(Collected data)
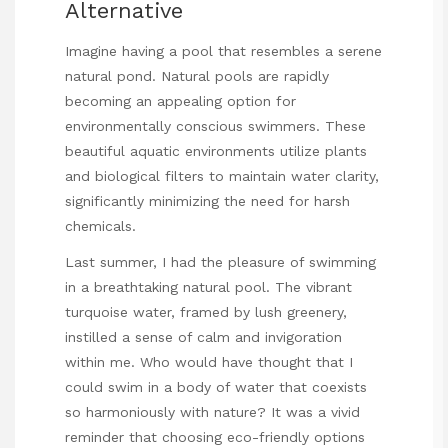
Alternative
Imagine having a pool that resembles a serene
natural pond. Natural pools are rapidly
becoming an appealing option for
environmentally conscious swimmers. These
beautiful aquatic environments utilize plants
and biological filters to maintain water clarity,
significantly minimizing the need for harsh
chemicals.
Last summer, I had the pleasure of swimming
in a breathtaking natural pool. The vibrant
turquoise water, framed by lush greenery,
instilled a sense of calm and invigoration
within me. Who would have thought that I
could swim in a body of water that coexists
so harmoniously with nature? It was a vivid
reminder that choosing eco-friendly options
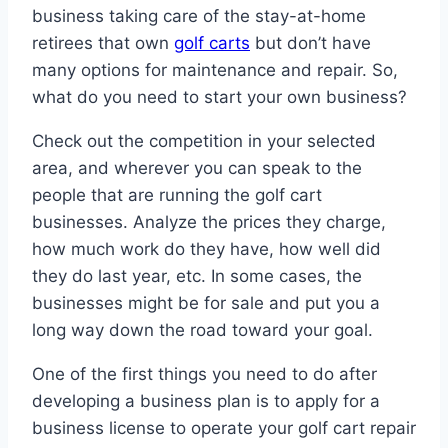
business taking care of the stay-at-home
retirees that own
golf carts
but don’t have
many options for maintenance and repair. So,
what do you need to start your own business?
Check out the competition in your selected
area, and wherever you can speak to the
people that are running the golf cart
businesses. Analyze the prices they charge,
how much work do they have, how well did
they do last year, etc. In some cases, the
businesses might be for sale and put you a
long way down the road toward your goal.
One of the first things you need to do after
developing a business plan is to apply for a
business license to operate your golf cart repair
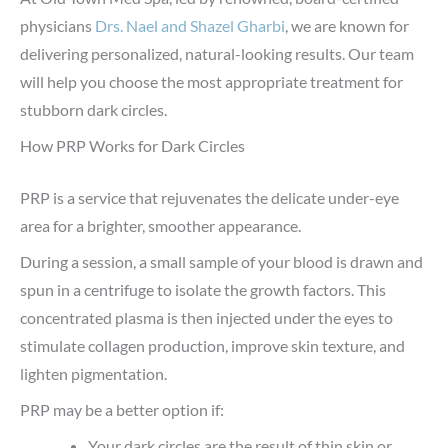
physicians
Drs. Nael and Shazel Gharbi
, we are known for
delivering personalized, natural-looking results. Our team
will help you choose the most appropriate treatment for
stubborn dark circles.
How PRP Works for Dark Circles
PRP is a service that rejuvenates the delicate under-eye
area for a brighter, smoother appearance.
During a session, a small sample of your blood is drawn and
spun in a centrifuge to isolate the growth factors. This
concentrated plasma is then injected under the eyes to
stimulate collagen production, improve skin texture, and
lighten pigmentation.
PRP may be a better option if:
Your dark circles are the result of thin skin or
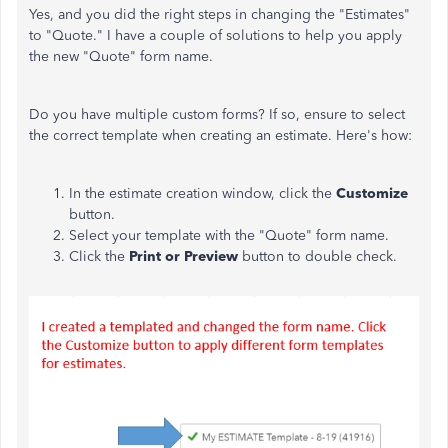
Yes, and you did the right steps in changing the "Estimates"
to "Quote." I have a couple of solutions to help you apply
the new "Quote" form name.
Do you have multiple custom forms? If so, ensure to select
the correct template when creating an estimate. Here's how:
In the estimate creation window, click the
Customize
button.
Select your template with the "Quote" form name.
Click the
Print or Preview
button to double check.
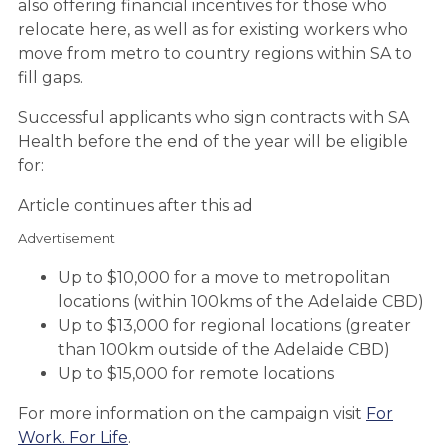
also offering financial incentives for those who
relocate here, as well as for existing workers who
move from metro to country regions within SA to
fill gaps.
Successful applicants who sign contracts with SA
Health before the end of the year will be eligible
for:
Article continues after this ad
Advertisement
Up to $10,000 for a move to metropolitan
locations (within 100kms of the Adelaide CBD)
Up to $13,000 for regional locations (greater
than 100km outside of the Adelaide CBD)
Up to $15,000 for remote locations
For more information on the campaign visit
For
Work. For Life
.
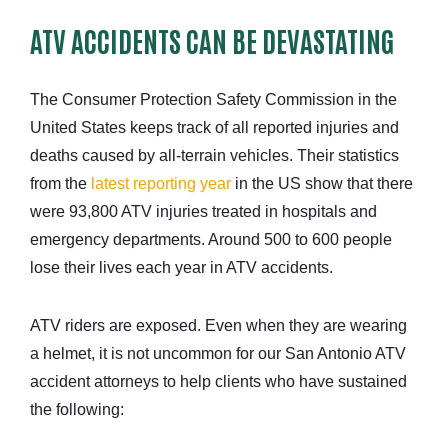
ATV ACCIDENTS CAN BE DEVASTATING
The Consumer Protection Safety Commission in the
United States keeps track of all reported injuries and
deaths caused by all-terrain vehicles. Their statistics
from the
latest reporting year
in the US show that there
were 93,800 ATV injuries treated in hospitals and
emergency departments. Around 500 to 600 people
lose their lives each year in ATV accidents.
ATV riders are exposed. Even when they are wearing
a helmet, it is not uncommon for our San Antonio ATV
accident attorneys to help clients who have sustained
the following:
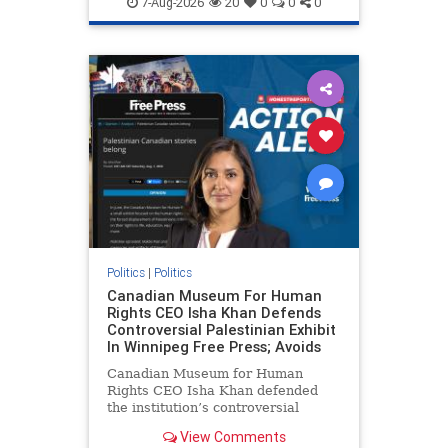
7-Aug-2026
20
0
0
0
genocide
hatecrimes
humanrights
IHRA
lovenothate
oct7
proIsrael
stopantisemitism
stophamas
stophate
stopracism
zionism
Politics
|
Politics
Canadian Museum For Human
Rights CEO Isha Khan Defends
Controversial Palestinian Exhibit
In Winnipeg Free Press; Avoids
Canadian Museum for Human
Rights CEO Isha Khan defended
the institution’s controversial
Palestinian exhibit
View Comments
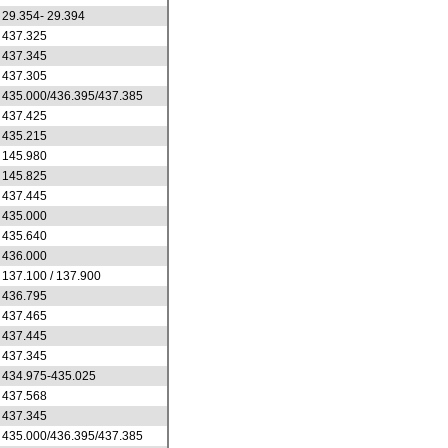
29.354- 29.394
437.325
437.345
437.305
435.000/436.395/437.385
437.425
435.215
145.980
145.825
437.445
435.000
435.640
436.000
137.100 / 137.900
436.795
437.465
437.445
437.345
434.975-435.025
437.568
437.345
435.000/436.395/437.385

[What you will do]: Without the pictures, return the entries exactly as they appear.

[Answer space]:
Alternative
Imagine having a pool that resembles a serene
natural pond. Natural pools are rapidly
becoming an appealing option for
environmentally conscious swimmers. These
beautiful aquatic environments utilize plants
and biological filters to maintain water clarity,
significantly minimizing the need for harsh
chemicals.
Last summer, I had the pleasure of swimming
in a breathtaking natural pool. The vibrant
turquoise water, framed by lush greenery,
instilled a sense of calm and invigoration
within me. Who would have thought that I
could swim in a body of water that coexists
so harmoniously with nature? It was a vivid
reminder that choosing eco-friendly options
business taking care of the stay-at-home
retirees that own
golf carts
but don’t have
many options for maintenance and repair. So,
what do you need to start your own business?
Check out the competition in your selected
area, and wherever you can speak to the
people that are running the golf cart
businesses. Analyze the prices they charge,
how much work do they have, how well did
they do last year, etc. In some cases, the
businesses might be for sale and put you a
long way down the road toward your goal.
One of the first things you need to do after
developing a business plan is to apply for a
business license to operate your golf cart repair
physicians
Drs. Nael and Shazel Gharbi
, we are known for
delivering personalized, natural-looking results. Our team
will help you choose the most appropriate treatment for
stubborn dark circles.
How PRP Works for Dark Circles
PRP is a service that rejuvenates the delicate under-eye
area for a brighter, smoother appearance.
During a session, a small sample of your blood is drawn and
spun in a centrifuge to isolate the growth factors. This
concentrated plasma is then injected under the eyes to
stimulate collagen production, improve skin texture, and
lighten pigmentation.
PRP may be a better option if:
Your dark circles are the result of thin skin or
Yes, and you did the right steps in changing the "Estimates"
to "Quote." I have a couple of solutions to help you apply
the new "Quote" form name.
Do you have multiple custom forms? If so, ensure to select
the correct template when creating an estimate. Here's how:
In the estimate creation window, click the
Customize
button.
Select your template with the "Quote" form name.
Click the
Print or Preview
button to double check.
also offering financial incentives for those who
relocate here, as well as for existing workers who
move from metro to country regions within SA to
fill gaps.
Successful applicants who sign contracts with SA
Health before the end of the year will be eligible
for:
Article continues after this ad
Advertisement
Up to $10,000 for a move to metropolitan
locations (within 100kms of the Adelaide CBD)
Up to $13,000 for regional locations (greater
than 100km outside of the Adelaide CBD)
Up to $15,000 for remote locations
For more information on the campaign visit
For
Work. For Life
.
ATV ACCIDENTS CAN BE DEVASTATING
The Consumer Protection Safety Commission in the
United States keeps track of all reported injuries and
deaths caused by all-terrain vehicles. Their statistics
from the
latest reporting year
in the US show that there
were 93,800 ATV injuries treated in hospitals and
emergency departments. Around 500 to 600 people
lose their lives each year in ATV accidents.
ATV riders are exposed. Even when they are wearing
a helmet, it is not uncommon for our San Antonio ATV
accident attorneys to help clients who have sustained
the following:
7-Aug-2026
20
0
0
0
genocide
hatecrimes
humanrights
IHRA
lovenothate
oct7
proIsrael
stopantisemitism
stophamas
stophate
stopracism
zionism
Politics
|
Politics
Canadian Museum For Human
Rights CEO Isha Khan Defends
Controversial Palestinian Exhibit
In Winnipeg Free Press; Avoids
Canadian Museum for Human
Rights CEO Isha Khan defended
the institution’s controversial
Palestinian exhibit
View Comments
29.354- 29.394
437.325
437.345
437.305
435.000/436.395/437.385
437.425
435.215
145.980
145.825
437.445
435.000
435.640
436.000
137.100 / 137.900
436.795
437.465
437.445
437.345
434.975-435.025
437.568
437.345
435.000/436.395/437.385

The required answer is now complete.